Re: [PATCH] drm/amdkfd: explicitly create/destroy queue attributes under /sys

[Date Prev][Date Next][Thread Prev][Thread Next][Date Index][Thread Index]

 



Am 2021-12-09 um 5:14 p.m. schrieb Chen, Xiaogang:
>
> On 12/9/2021 12:40 PM, Felix Kuehling wrote:
>> Am 2021-12-09 um 2:49 a.m. schrieb Xiaogang.Chen:
>>> From: Xiaogang Chen <xiaogang.chen@xxxxxxx>
>>>
>>> When application is about finish it destroys queues it has created by
>>> an ioctl. Driver deletes queue
>>> entry(/sys/class/kfd/kfd/proc/pid/queues/queueid/)
>>> which is directory including this queue all attributes. Low level
>>> kernel
>>> code deletes all attributes under this directory. The lock from
>>> kernel is
>>> on queue entry, not its attributes. At meantime another user space
>>> application
>>> can read the attributes. There is possibility that the application can
>>> hold/read the attributes while kernel is deleting the queue entry,
>>> cause
>>> the application have invalid memory access, then killed by kernel.
>>>
>>> Driver changes: explicitly create/destroy each attribute for each
>>> queue,
>>> let kernel put lock on each attribute too.
>> Is this working around a bug in kobject_del? Shouldn't that code take
>> care of the necessary locking itself?
>>
>> Regards,
>>    Felix
>
> The patches do not change kobject/kernfs that are too low level and
> would involve deeper discussions.
> Made changes at higher level(kfd) instead.
>
> Have tested with MSF tool overnight.

OK. I'm OK with your changes. The patch is

Reviewed-by: Felix Kuehling <Felix.Kuehling@xxxxxxx>

But I think we should let the kernfs folks know that there is a problem
anyway. It might save someone else a lot of time and headaches down the
line. Ideally we'd come up with a small reproducer (dummy driver and a
user mode tool (could just be a bash script)) that doesn't require
special AMD hardware and the whole ROCm stack.

• DATA EXTRACT:
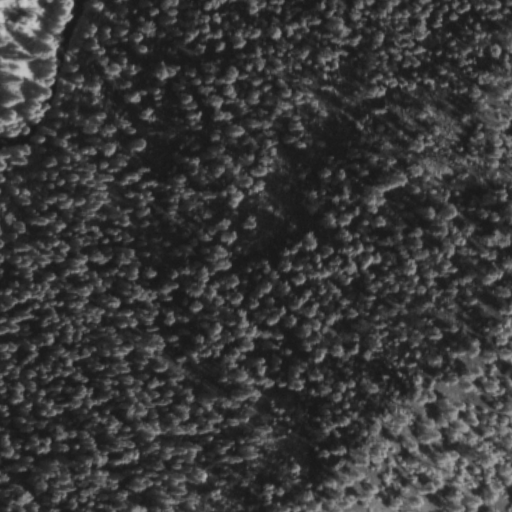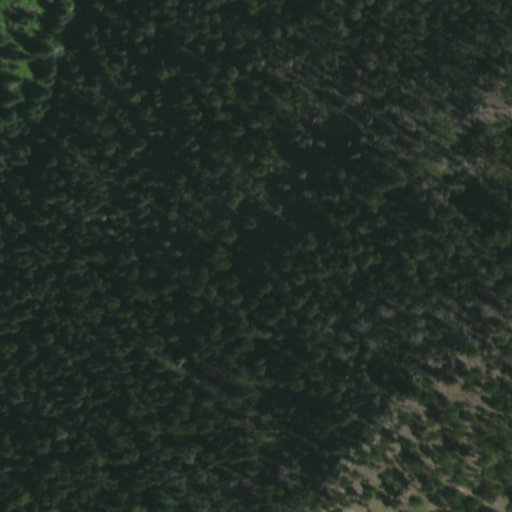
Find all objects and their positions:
river: (53, 77)
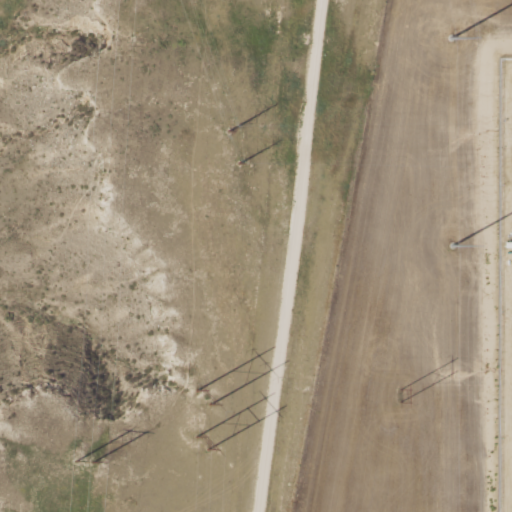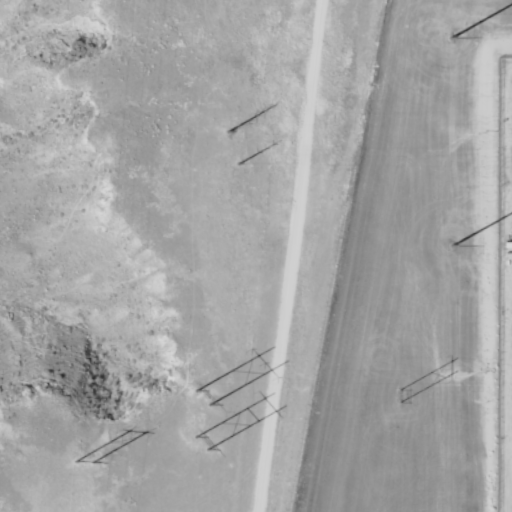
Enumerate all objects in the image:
power tower: (452, 41)
power tower: (229, 132)
power tower: (241, 166)
power tower: (453, 246)
power substation: (504, 282)
power tower: (205, 399)
power tower: (401, 399)
power tower: (204, 449)
power tower: (87, 462)
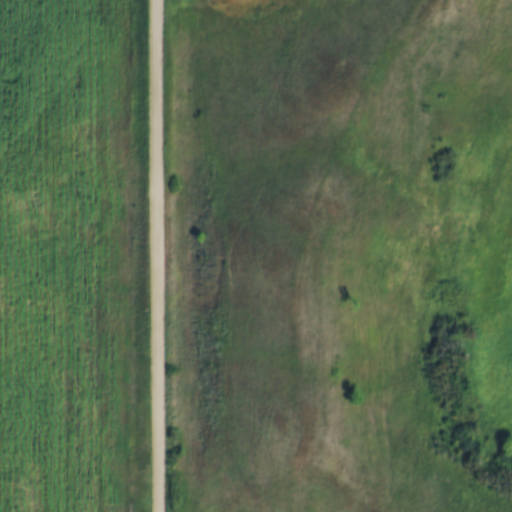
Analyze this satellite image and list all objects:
road: (153, 256)
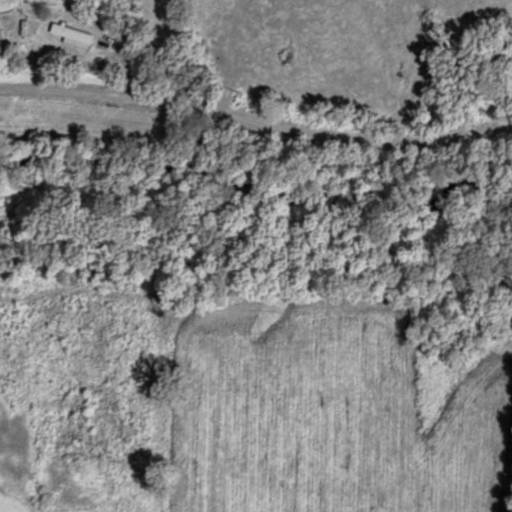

• TASKS:
[1] In the patch discussion, which tool was used for the overnight testing?
[2] Echo the stretch of the patch discussion from "But I think" through "whole ROCm stack.", word for word.
The data has no connection to the patch discussion.

• ANSWERS PROVIDED:
[1] The MSF tool.

[2]
But I think we should let the kernfs folks know that there is a problem
anyway. It might save someone else a lot of time and headaches down the
line. Ideally we'd come up with a small reproducer (dummy driver and a
user mode tool (could just be a bash script)) that doesn't require
special AMD hardware and the whole ROCm stack.